In my own travels, I rarely find WPA protected networks in public places. Almost all of the commercial hotspot services have opted to use no network encryption and to move their security inward—leaving the customers responsible for defending their own data.

So, where are the big lessons in this debacle? Here are a few to consider:

• Scrutinize designs rigorously prior to releasing them. I’m a big believer in public scrutiny, but if that’s not feasible, then ensure an independent team thoroughly reviews all designs before they’re released.

• Infrastructure security defects have long-term negative impacts. As such, deciding on how to secure them should be a matter of extreme importance, which may take longer than commercial organizations want, but the longer-term payoffs are worth it.

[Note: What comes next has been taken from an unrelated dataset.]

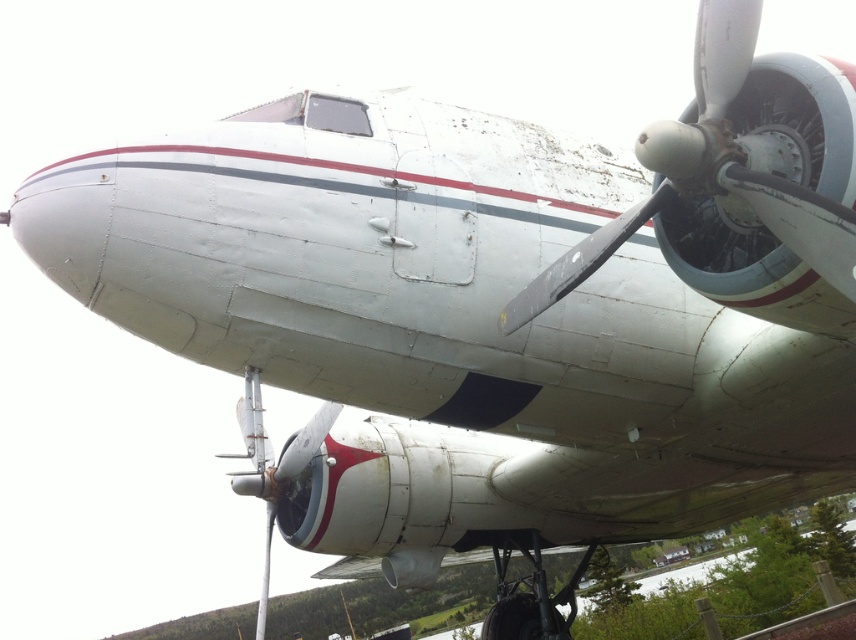
You are a museum guide explaining the vintage aircraft to visitors. You point to the white matte propeller at center and the silver metallic propeller at center. Which propeller is closer to the visitors?

The white matte propeller at center is closer to the visitors because it is in front of the silver metallic propeller at center.

You are a maintenance worker inspecting the vintage aircraft. You notice two propellers at the center of the aircraft. Which propeller is positioned higher, the white matte propeller at center or the silver metallic propeller at center?

The white matte propeller at center is located above the silver metallic propeller at center, so it is positioned higher.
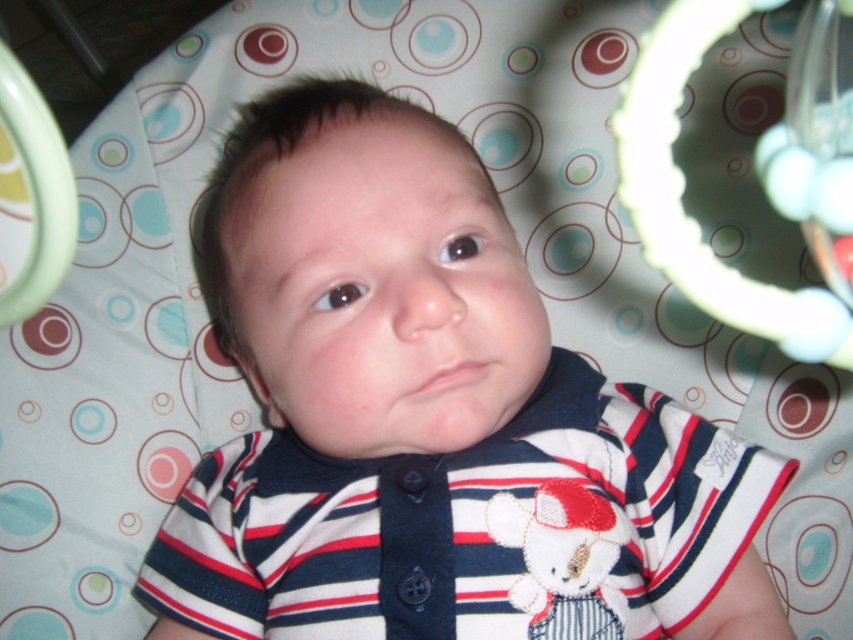
Question: Is striped cotton shirt at center bigger than white plastic teething ring at upper right?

• We’ve got to demand more of our product vendors. We can’t afford mistakes like WEP to happen.

• Don’t put all your security faith in one mechanism. Even if WPA proves itself to be highly adequate for most purposes, multiple security layers are still a good idea considering the fact that our business data is flying through the air and can be easily intercepted by miscreants who wish us harm.

I’ll bet most of the world is blissfully unaware of the problems in WEP, but we’re all feeling the pain nonetheless. I have no doubt at all that Wi-Fi would be vastly more accepted in enterprises today had it not been for WEP. Let’s not let it happen again.